In the ninth year of Zedekiah king of Judah, in the tenth month, Nebuchadnezzar king of Babylon and all his army came against Jerusalem, and besieged it.
2 In het elfde jaar van Zedekia, in de vierde maand, op den negenden der maand, werd de stad doorgebroken.
In the eleventh year of Zedekiah, in the fourth month, the ninth day of the month, a breach was made in the city.
3 En alle vorsten des konings van Babel togen henen in, en hielden bij de middelste poort; namelijk Nergal-Sarezer Samgar-Nebu, Sarsechim Rab-Saris, Nergal-Sarezer Rab-Mag, en al de overige vorsten des konings van Babel.

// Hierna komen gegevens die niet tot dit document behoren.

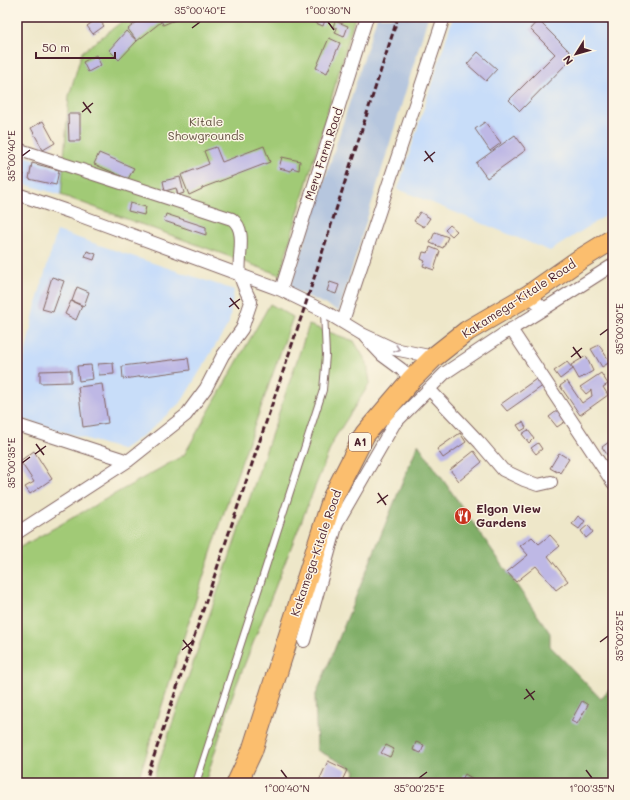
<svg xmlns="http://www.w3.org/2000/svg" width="630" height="800" viewBox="0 0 630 800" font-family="Mali,sans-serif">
	<rect width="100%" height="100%" fill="#fcf5e5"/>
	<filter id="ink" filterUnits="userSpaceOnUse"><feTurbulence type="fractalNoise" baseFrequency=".025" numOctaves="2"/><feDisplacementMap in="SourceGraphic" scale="8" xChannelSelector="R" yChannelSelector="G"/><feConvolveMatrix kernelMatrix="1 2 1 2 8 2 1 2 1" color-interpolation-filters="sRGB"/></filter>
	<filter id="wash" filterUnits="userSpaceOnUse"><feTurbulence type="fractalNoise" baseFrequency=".012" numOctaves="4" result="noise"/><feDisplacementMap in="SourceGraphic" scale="16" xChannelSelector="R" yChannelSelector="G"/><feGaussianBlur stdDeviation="0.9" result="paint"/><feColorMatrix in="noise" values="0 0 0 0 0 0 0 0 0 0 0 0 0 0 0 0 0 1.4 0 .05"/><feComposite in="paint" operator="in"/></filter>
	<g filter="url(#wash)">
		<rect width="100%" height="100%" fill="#eee7c9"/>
		<path fill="#c8ddf9" d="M453 17H613V211L550 251 398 189Z
			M17 153 63 169 61 195 17 182Z
			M57 231 234 290 229 323 182 401 149 431 122 450 17 417V392L36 304Z"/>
		<path fill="#b6c6de" d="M377 17H428L339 311 290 288Z"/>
		<path fill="#a1ca76" stroke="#767450" d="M129 17H355L280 275 61 195 69 96 82 52 124 20Z
			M270 304 293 317 228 500 137 783H17V549L184 455Z
			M309 325 354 341 367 363 370 383 334 439 234 691 205 783H152Z"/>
		<path fill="#80ae67" stroke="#656649" d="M418 444 550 633V646L601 699 613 685V783H353L355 770 317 750 315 697Z"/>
		<g id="blocks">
			<path fill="#beb8e5" d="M143 17H157L161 22 137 41 128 29Z
				M160 17H182L163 25Z
				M303 17H326L323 26 303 18Z
				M98 18 104 26 93 34 87 26Z
				M538 20 574 56 520 111 509 100 555 54 530 29Z
				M335 21 348 26 344 37 335 33 337 28 333 27Z
				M126 31 137 41 119 60 109 50Z
				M329 38 340 43 327 73 316 68Z
				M478 52 497 69 486 81 467 64Z
				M96 55 101 65 88 72 83 62Z
				M68 114H80V141H69Z
				M43 121 55 143 43 150 31 128Z
				M485 122 501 143 490 151 475 129Z
				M515 135 526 150 487 178 476 163Z
				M264 146 270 162 202 188V189L189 195 181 175 209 164 204 151 216 147 222 162Z
				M99 153 134 168 128 179 94 164Z
				M282 157 300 161 299 170 292 168 291 171 279 168Z
				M32 163 59 170 56 185 29 179Z
				M17 172 24 174 21 183 17 182Z
				M180 177 184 193 178 195 176 188 165 191 163 181Z
				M130 203 146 207 144 215 128 211Z
				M420 212 430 218 424 227 414 221Z
				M166 214 206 227V235L164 221Z
				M450 225 457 231 452 236 445 230Z
				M435 232 448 237 443 248 430 243Z
				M430 247 440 251 434 270 423 266 425 261 421 259 423 252 428 253Z
				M87 251 96 254 94 260 85 257Z
				M52 277 64 281 53 312 42 309Z
				M330 282 339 285 336 294 327 291Z
				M77 287 89 292 84 306 72 301Z
				M71 301 82 306 76 320 65 314Z
				M599 345 610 362 602 367 591 349Z
				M586 356 593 371 579 379 571 365Z
				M188 358 190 370 123 379 122 366Z
				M567 362 573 369 560 379 554 371Z
				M113 363 114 374 99 375 98 364Z
				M91 365 93 379 79 381 77 366Z
				M71 370V382L40 383V371Z
				M601 373 608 384 603 387 608 395 580 415 560 386 567 381 582 403 592 396 591 390 586 394 580 387Z
				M539 377 544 385 507 411 501 404Z
				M102 384 108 423 83 427 78 387Z
				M558 410 566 421 557 427 549 417Z
				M523 422 526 428 521 431 517 425Z
				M528 430 534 438 529 443 522 434Z
				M460 433 466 442 443 458 437 449Z
				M613 439V452L608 456 602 447Z
				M538 443 542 449 536 454 531 448Z
				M34 451 52 479 30 494 25 487 34 482 20 461Z
				M474 451 482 462 459 481 450 470Z
				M559 453 569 459 560 473 558 471 557 472 550 468Z
				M578 516 585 521 579 529 572 524Z
				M588 525 593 532 586 538 581 531Z
				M550 535 560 546 548 556 568 581 556 590 536 566 516 582 507 572 528 555 520 546 532 537 539 544Z
				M582 701 588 705 577 724 571 721Z
				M416 742 424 745 421 753 413 750Z
				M386 745 394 749 390 757 381 753Z
				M328 761 347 770 341 783H318Z
				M465 774 477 781 475 783H460Z"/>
		</g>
	</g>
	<g filter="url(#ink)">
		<use href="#blocks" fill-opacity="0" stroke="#836562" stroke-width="1"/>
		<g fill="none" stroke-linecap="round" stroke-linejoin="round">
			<defs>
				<path id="service" d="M196 783 323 390 326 355 324 311"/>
				<path id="minor" d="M17 149 232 219C248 231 237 257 240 275 242 284 247 293 251 302L242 329 223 355 206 388 186 415 128 461 17 533
					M17 194 70 212 281 290 324 311 362 334 394 349 434 357
					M281 290 367 17
					M529 295 544 309 613 265
					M343 321 444 17
					M511 329 613 483
					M365 337 382 355 401 369 412 379
					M429 389 480 443 503 470 524 480 538 485 551 482
					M17 425 128 461
					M304 641 337 523 394 424 445 373 502 335 544 309"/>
				<path id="trunk" d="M237 783 252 751 333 497 365 434 412 379 434 357 467 331 529 295 579 260 613 239"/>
			</defs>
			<use href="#service" stroke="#836562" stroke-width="8"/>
			<use href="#minor" stroke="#836562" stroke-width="14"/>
			<use href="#trunk" stroke="#836562" stroke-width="22"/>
			<use href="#service" stroke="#fff" stroke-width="6"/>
			<use href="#minor" stroke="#fff" stroke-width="12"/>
			<use href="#trunk" stroke="#fbbe6e" stroke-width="20"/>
			<path stroke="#4a1f2b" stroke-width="3" stroke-dasharray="6 3" stroke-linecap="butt" d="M145 783 306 303 398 17"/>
		</g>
		<defs><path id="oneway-chevron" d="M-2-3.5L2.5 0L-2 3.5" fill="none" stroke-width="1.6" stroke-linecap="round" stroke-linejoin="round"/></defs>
		<use stroke="#ae9aa0" href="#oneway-chevron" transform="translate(397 349) rotate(19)"/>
	</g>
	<path fill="none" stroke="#4a1f2b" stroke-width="1.5" d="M328 22 334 30M192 28 200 22M83 102 91 113M82 112 93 103M425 151 433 162M22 156 30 150M424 161 435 152M230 298 239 309M229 307 240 299M600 335 608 329M573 347 581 358M571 357 582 348M36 444 44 455M35 454 46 446M22 463 30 457M378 493 386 505M377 503 388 495M183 640 192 651M600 642 608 636M182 650 193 641M526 689 534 700M524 699 535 691M281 770 287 778M586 770 592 778M419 778 427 772"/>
	<defs>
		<symbol id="restaurant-disc" viewBox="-11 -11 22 22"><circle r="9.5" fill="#c8321e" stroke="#fcf5e5"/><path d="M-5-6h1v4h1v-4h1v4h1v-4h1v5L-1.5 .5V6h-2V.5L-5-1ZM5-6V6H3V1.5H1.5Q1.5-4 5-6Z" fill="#fff"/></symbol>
	</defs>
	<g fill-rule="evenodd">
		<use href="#restaurant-disc" x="453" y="506" width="20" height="20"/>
	</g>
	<g text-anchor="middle" stroke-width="3" stroke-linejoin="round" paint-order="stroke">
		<rect fill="#fcf5e5" stroke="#7f5f63" stroke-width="1" x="349" y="433" width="22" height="18" rx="3"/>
		<g font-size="11" font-weight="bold" fill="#4a1f2b">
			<text x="360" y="446">A1</text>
		</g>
		<g font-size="12" fill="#645242" stroke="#fcf5e5">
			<text x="206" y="126">Kitale<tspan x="206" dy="14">Showgrounds</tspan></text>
		</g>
		<g font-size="12" fill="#4a1f2b" stroke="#fcf5e5">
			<text transform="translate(324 154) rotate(-72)" y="4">Meru Farm Road</text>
			<text transform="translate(519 299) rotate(-33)" y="4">Kakamega-Kitale Road</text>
			<text transform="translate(316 553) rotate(-71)" y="4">Kakamega-Kitale Road</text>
		</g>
		<g font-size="12" font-weight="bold" fill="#4a1f2b" stroke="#fcf5e5" text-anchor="start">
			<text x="476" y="513">Elgon View<tspan x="476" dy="14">Gardens</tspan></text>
		</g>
	</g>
	<rect width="630" height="800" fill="none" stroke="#fcf5e5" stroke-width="44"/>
	<g transform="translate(576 54) rotate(233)" stroke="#fcf5e5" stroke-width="3" paint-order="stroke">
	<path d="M0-3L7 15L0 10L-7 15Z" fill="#4a1f2b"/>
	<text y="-6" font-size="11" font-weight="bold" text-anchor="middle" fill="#4a1f2b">N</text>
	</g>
	<path d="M36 52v6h79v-6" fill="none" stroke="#4a1f2b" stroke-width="2"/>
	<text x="42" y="52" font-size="12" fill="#4a1f2b" stroke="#fcf5e5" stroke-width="3" paint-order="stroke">50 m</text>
	<rect x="22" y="22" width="586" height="756" fill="none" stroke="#4a1f2b" stroke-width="1.5"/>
	<g font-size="10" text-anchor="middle" fill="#4a1f2b">
		<text x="200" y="14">35°00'40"E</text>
		<text x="328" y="14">1°00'30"N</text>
		<text transform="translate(11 156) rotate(-90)" y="4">35°00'40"E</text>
		<text transform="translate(619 329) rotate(-90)" y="4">35°00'30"E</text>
		<text transform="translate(11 463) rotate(-90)" y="4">35°00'35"E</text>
		<text transform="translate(619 636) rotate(-90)" y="4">35°00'25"E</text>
		<text x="287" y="792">1°00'40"N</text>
		<text x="419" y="792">35°00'25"E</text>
		<text x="592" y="792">1°00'35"N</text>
	</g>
</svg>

All the princes of the king of Babylon came in, and sat in the middle gate: Nergal Sharezer, Samgarnebo, Sarsechim the Rabsaris, Nergal Sharezer the Rabmag, with all the rest of the princes of the king of Babylon.
4 En het geschiedde, als Zedekia, de koning van Juda, en al de krijgslieden hen zagen, zo vloden zij, en togen bij nacht uit de stad, door den weg van des konings hof, door de poort tussen de twee muren; en hij toog uit door den weg des vlakken velds.
When Zedekiah the king of Judah and all the men of war saw them, then they fled and went out of the city by night, by the way of the king’s garden, through the gate between the two walls; and he went out toward the Arabah.
5 Doch het heir der Chaldeen jaagde hen achterna; en zij achterhaalden Zedekia in de vlakke velden van Jericho, en vingen hem, en brachten hem opwaarts tot Nebukadrezar, den koning van Babel, naar Ribla, in het land van Hamath; die sprak oordelen tegen hem uit.
But the army of the Chaldeans pursued them, and overtook Zedekiah in the plains of Jericho. When they had taken him, they brought him up to Nebuchadnezzar king of Babylon to Riblah in the land of Hamath; and he pronounced judgment on him.
6 En de koning van Babel slachtte de zonen van Zedekia te Ribla voor zijn ogen; ook slachtte de koning van Babel alle edelen van Juda.
Then the king of Babylon killed Zedekiah’s sons in Riblah before his eyes. The king of Babylon also killed all the nobles of Judah.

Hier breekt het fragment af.